Required action A:
Transcribe the listing that follows the stock options note verbatim, from its first line through the line containing "sed, sagittis a, blandit sit amet, enim.", both lines included.

Source passage:
---+---
TOWERSTREAM CORPORATION AND SUBSIDIARIES

NOTES TO UNAUDITED CONDENSED CONSOLIDATED FINANCIAL STATEMENTS – CONTINUED

 

Note 8. Stock Options and Warrants

 

Stock Options

 

 The Company uses the Black-Scholes option pricing model to value options issued to employees, directors and consultants. Compensation expense, including on the date of grant the effect of forfeitures, is recognized over the period of service, generally the vesting period. Stock compensation expense and the weighted average assumptions used to calculate the fair values of stock options granted during the periods indicated were as follows:

 

   

Three Months Ended June 30,

   

Six Months Ended June 30,

 
   

2015

   

2014

   

2015

   

2014

 

Risk-free interest rate

    1.6 %     1.6 %     1.6 %     1.6 %

Expected volatility

    59 %     47 %     59 %     47 %

Expected life (in years)

    4.1       5.3       4.1       5.3  

Expected dividend yield

    -       -       -       -  

Weighted average per share grant date fair value

  $ 0.95     $ 0.84     $ 0.95     $ 0.84  

Stock-based compensation

  $ 209,089     $ 260,882     $ 418,298     $ 551,233  

 

The risk-free interest rate was based on rates established by the Federal Reserve. The Company’s expected volatility was based upon the historical volatility for its common stock. The expected life of the Company’s options was determined using the simplified method as a result of limited historical data regarding the Company’s activity. Beginning in the fourth quarter of 2014, the Company began utilizing its historical data regarding the Company’s activity as it relates to the expected life of stock options. The dividend yield is based upon the fact that the Company has not historically paid dividends, and does not expect to pay dividends in the foreseeable future. Stock-based compensation is included in general and administrative expenses in the accompanying condensed consolidated statements of operations. The unamortized amount of stock options expense totaled $823,508 as of June 30, 2015 which will be recognized over a weighted-average period of 1.2 years.

 

Option transactions under the stock option plans during the six months ended June 30, 2015 were as follows:

 

   

Number

   

Weighted Average Exercise Price

 

Outstanding as of January 1, 2015

    3,997,695     $ 2.73  

Granted during 2015

    200,000     $ 2.07  

Exercised

    (426,530 )   $ 1.58  

Cancelled /expired

    (59,124 )   $ 1.82  

Outstanding as of June 30, 2015

    3,712,041     $ 2.74  

Exercisable as of June 30, 2015

    2,460,068     $ 3.05  

 

 In June 2015, the Company made its annual grant to the Board of Directors consisting of 200,000 options with an exercise price of $2.07 vesting monthly through May 2016.
---+---
Entries provided:
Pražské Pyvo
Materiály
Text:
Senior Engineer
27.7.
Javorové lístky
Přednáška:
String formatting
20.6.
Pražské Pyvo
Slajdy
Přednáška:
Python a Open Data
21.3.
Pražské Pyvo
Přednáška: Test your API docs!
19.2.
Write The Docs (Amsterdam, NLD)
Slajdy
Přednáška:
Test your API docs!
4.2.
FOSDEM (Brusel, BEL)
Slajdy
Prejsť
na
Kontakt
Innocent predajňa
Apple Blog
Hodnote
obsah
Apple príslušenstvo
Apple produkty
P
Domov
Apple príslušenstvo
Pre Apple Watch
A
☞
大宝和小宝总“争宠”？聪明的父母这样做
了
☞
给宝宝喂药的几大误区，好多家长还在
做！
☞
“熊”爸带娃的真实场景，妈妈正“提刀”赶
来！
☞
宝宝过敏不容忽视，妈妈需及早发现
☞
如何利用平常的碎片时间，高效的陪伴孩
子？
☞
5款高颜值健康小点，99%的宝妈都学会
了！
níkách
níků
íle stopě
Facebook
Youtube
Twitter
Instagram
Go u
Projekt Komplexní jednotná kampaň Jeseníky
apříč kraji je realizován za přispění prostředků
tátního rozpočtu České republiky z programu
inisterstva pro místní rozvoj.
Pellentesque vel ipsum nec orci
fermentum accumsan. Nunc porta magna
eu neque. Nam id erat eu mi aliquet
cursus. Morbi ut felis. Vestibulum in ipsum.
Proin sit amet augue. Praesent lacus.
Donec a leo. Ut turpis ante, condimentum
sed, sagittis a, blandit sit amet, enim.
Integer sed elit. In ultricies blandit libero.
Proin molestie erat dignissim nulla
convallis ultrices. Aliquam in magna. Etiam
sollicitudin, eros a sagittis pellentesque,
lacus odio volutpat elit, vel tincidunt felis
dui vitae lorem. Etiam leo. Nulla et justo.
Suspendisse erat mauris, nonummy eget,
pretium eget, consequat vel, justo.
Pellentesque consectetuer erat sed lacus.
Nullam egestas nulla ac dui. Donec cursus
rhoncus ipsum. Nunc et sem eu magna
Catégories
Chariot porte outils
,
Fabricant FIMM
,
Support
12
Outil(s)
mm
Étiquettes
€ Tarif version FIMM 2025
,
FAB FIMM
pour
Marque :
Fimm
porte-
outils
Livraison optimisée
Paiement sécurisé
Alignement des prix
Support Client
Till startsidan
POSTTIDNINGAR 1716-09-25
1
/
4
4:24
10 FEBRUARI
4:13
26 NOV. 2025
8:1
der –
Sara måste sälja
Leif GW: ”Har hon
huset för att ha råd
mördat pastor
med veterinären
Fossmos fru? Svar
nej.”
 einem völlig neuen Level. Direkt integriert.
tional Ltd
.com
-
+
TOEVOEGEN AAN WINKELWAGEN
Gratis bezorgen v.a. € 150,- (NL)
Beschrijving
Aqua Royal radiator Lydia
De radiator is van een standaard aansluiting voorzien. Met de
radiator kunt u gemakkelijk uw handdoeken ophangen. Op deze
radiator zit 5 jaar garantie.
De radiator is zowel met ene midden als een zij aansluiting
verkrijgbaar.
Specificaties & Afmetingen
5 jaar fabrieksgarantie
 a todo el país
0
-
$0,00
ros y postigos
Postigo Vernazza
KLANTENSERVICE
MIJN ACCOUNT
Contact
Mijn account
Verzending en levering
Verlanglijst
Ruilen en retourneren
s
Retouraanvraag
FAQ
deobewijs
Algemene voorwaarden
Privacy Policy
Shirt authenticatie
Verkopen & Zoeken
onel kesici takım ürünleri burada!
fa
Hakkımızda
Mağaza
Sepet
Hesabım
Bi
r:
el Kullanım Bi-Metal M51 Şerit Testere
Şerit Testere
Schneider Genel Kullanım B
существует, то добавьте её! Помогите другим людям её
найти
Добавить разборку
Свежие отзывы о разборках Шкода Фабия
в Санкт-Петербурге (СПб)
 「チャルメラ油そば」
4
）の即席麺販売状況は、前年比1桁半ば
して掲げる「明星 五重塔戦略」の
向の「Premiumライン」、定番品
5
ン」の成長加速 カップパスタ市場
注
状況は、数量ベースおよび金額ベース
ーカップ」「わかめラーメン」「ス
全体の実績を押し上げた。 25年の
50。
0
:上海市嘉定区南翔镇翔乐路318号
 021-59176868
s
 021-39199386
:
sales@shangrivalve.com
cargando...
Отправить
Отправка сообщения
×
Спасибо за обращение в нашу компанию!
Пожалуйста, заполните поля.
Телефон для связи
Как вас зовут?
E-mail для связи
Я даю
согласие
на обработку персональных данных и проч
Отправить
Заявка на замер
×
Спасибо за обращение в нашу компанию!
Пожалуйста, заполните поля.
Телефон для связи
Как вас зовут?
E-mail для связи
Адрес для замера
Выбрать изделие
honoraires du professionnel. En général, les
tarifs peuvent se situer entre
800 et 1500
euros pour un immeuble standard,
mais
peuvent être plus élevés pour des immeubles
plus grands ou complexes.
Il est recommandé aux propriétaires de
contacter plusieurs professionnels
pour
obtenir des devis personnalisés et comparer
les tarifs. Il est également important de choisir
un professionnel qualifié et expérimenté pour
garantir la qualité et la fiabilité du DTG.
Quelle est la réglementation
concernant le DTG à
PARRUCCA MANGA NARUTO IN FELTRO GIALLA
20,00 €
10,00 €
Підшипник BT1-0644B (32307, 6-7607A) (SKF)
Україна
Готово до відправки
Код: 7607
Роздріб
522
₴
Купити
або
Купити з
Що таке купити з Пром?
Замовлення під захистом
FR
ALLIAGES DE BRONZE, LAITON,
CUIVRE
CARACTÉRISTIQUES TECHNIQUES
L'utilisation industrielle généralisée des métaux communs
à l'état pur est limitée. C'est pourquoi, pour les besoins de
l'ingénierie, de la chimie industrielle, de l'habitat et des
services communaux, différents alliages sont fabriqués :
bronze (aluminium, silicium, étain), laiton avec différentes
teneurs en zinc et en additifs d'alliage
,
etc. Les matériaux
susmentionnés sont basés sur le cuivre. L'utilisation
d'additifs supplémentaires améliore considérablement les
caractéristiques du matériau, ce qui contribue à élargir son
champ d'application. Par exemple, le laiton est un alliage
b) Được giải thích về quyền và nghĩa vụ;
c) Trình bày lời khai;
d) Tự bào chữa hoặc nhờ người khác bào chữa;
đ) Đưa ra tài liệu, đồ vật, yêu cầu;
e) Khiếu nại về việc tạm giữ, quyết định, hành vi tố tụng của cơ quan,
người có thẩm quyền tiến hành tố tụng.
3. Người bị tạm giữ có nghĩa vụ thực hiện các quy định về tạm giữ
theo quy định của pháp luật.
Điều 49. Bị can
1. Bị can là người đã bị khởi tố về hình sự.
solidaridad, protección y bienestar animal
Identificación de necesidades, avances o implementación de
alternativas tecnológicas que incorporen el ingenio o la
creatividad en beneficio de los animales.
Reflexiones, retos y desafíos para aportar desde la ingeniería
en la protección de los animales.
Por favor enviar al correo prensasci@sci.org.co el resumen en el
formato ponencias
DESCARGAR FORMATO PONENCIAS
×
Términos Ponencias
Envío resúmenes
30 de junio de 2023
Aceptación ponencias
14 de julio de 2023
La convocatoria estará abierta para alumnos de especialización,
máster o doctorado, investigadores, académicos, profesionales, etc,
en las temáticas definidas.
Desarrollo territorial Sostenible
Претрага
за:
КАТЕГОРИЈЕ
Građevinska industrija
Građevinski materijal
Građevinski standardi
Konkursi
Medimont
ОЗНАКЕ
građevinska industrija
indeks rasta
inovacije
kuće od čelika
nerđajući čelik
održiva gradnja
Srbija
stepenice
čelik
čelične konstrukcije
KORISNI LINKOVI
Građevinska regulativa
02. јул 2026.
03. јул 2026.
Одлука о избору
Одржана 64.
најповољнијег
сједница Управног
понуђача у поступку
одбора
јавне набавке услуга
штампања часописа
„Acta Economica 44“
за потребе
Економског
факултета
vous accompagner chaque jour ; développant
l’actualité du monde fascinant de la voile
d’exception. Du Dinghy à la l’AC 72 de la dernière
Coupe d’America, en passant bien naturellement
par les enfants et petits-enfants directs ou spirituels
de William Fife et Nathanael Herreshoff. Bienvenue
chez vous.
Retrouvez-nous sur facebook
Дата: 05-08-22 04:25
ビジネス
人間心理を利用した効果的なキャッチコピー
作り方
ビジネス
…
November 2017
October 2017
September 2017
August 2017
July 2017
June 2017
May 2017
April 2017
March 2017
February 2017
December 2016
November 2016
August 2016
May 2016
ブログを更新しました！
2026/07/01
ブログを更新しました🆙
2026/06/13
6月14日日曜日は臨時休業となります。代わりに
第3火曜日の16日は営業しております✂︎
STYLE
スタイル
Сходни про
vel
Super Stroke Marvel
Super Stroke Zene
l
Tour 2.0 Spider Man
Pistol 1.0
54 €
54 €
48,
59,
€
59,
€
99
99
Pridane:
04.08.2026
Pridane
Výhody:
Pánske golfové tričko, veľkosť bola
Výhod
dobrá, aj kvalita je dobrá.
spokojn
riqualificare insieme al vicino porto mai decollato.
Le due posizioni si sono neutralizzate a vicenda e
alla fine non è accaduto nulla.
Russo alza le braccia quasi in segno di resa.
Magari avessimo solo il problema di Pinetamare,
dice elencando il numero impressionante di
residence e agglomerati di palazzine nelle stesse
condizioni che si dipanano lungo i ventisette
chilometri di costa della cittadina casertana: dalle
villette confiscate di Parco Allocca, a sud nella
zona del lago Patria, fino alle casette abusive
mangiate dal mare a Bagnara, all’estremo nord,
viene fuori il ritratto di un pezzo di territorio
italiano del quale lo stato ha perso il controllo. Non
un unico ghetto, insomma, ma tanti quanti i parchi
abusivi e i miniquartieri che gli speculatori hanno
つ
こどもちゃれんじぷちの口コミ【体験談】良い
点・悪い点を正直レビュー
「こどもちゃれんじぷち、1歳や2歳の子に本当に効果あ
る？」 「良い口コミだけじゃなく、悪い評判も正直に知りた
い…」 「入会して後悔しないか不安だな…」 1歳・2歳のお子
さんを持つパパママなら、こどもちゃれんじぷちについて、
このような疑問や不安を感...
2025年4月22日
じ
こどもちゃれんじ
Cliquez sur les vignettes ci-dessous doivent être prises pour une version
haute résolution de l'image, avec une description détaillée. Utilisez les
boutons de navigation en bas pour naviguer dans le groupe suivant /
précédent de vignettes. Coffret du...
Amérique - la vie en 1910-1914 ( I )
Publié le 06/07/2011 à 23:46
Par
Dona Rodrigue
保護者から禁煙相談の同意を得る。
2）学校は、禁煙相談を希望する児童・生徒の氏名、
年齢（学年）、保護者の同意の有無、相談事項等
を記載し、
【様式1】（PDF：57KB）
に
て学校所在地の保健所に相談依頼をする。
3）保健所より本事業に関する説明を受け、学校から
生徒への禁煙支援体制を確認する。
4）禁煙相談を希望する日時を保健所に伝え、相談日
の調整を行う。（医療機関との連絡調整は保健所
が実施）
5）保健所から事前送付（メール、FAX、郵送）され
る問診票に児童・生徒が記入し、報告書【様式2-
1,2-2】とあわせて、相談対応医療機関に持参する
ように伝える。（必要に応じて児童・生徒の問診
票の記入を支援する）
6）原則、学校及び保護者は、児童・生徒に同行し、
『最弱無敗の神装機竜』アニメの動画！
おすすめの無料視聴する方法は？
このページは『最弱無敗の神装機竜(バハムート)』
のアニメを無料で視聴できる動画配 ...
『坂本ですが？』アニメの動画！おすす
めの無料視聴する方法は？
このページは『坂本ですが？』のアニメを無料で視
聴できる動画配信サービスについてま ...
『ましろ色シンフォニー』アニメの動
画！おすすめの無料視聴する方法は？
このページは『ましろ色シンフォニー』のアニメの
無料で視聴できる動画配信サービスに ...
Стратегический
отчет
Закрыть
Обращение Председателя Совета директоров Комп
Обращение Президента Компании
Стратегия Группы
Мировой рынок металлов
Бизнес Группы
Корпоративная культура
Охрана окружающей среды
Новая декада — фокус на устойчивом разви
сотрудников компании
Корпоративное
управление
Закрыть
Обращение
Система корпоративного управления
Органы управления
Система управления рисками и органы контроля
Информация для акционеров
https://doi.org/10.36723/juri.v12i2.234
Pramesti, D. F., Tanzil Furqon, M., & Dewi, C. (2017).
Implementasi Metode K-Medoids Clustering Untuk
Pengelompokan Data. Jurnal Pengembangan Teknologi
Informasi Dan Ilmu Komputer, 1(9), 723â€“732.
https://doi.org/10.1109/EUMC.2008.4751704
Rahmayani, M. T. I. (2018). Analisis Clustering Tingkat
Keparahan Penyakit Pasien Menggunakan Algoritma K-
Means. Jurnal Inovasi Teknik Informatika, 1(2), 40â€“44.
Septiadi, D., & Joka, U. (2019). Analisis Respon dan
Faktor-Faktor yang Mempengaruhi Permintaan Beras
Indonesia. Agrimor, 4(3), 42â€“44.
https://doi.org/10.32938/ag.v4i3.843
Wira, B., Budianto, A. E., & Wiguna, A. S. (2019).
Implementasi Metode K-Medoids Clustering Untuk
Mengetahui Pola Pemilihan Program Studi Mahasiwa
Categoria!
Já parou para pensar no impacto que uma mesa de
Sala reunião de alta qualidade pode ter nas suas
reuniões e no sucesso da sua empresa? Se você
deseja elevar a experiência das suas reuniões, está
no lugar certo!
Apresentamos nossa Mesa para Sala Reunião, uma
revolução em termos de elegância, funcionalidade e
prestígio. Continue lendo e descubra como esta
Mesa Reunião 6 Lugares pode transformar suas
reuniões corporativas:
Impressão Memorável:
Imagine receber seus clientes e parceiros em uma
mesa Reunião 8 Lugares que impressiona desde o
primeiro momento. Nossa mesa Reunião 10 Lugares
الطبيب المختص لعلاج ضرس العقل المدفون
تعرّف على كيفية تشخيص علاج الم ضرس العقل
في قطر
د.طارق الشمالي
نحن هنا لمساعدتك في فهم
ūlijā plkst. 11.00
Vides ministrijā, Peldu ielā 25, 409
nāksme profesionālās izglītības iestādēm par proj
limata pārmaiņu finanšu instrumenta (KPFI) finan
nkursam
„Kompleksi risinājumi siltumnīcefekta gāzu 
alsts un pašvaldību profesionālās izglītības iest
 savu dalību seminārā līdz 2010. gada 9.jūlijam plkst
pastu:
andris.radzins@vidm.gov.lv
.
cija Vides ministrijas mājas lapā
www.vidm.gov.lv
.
---+---
Required action B:
According to the stock options note, how many options were in the annual grant to the Board of Directors in June 2015, and at what exercise price?

Task solution A:
Pražské Pyvo
Materiály
Text:
Senior Engineer
27.7.
Javorové lístky
Přednáška:
String formatting
20.6.
Pražské Pyvo
Slajdy
Přednáška:
Python a Open Data
21.3.
Pražské Pyvo
Přednáška: Test your API docs!
19.2.
Write The Docs (Amsterdam, NLD)
Slajdy
Přednáška:
Test your API docs!
4.2.
FOSDEM (Brusel, BEL)
Slajdy
Prejsť
na
Kontakt
Innocent predajňa
Apple Blog
Hodnote
obsah
Apple príslušenstvo
Apple produkty
P
Domov
Apple príslušenstvo
Pre Apple Watch
A
☞
大宝和小宝总“争宠”？聪明的父母这样做
了
☞
给宝宝喂药的几大误区，好多家长还在
做！
☞
“熊”爸带娃的真实场景，妈妈正“提刀”赶
来！
☞
宝宝过敏不容忽视，妈妈需及早发现
☞
如何利用平常的碎片时间，高效的陪伴孩
子？
☞
5款高颜值健康小点，99%的宝妈都学会
了！
níkách
níků
íle stopě
Facebook
Youtube
Twitter
Instagram
Go u
Projekt Komplexní jednotná kampaň Jeseníky
apříč kraji je realizován za přispění prostředků
tátního rozpočtu České republiky z programu
inisterstva pro místní rozvoj.
Pellentesque vel ipsum nec orci
fermentum accumsan. Nunc porta magna
eu neque. Nam id erat eu mi aliquet
cursus. Morbi ut felis. Vestibulum in ipsum.
Proin sit amet augue. Praesent lacus.
Donec a leo. Ut turpis ante, condimentum
sed, sagittis a, blandit sit amet, enim.

Task solution B:
200,000 options at an exercise price of $2.07.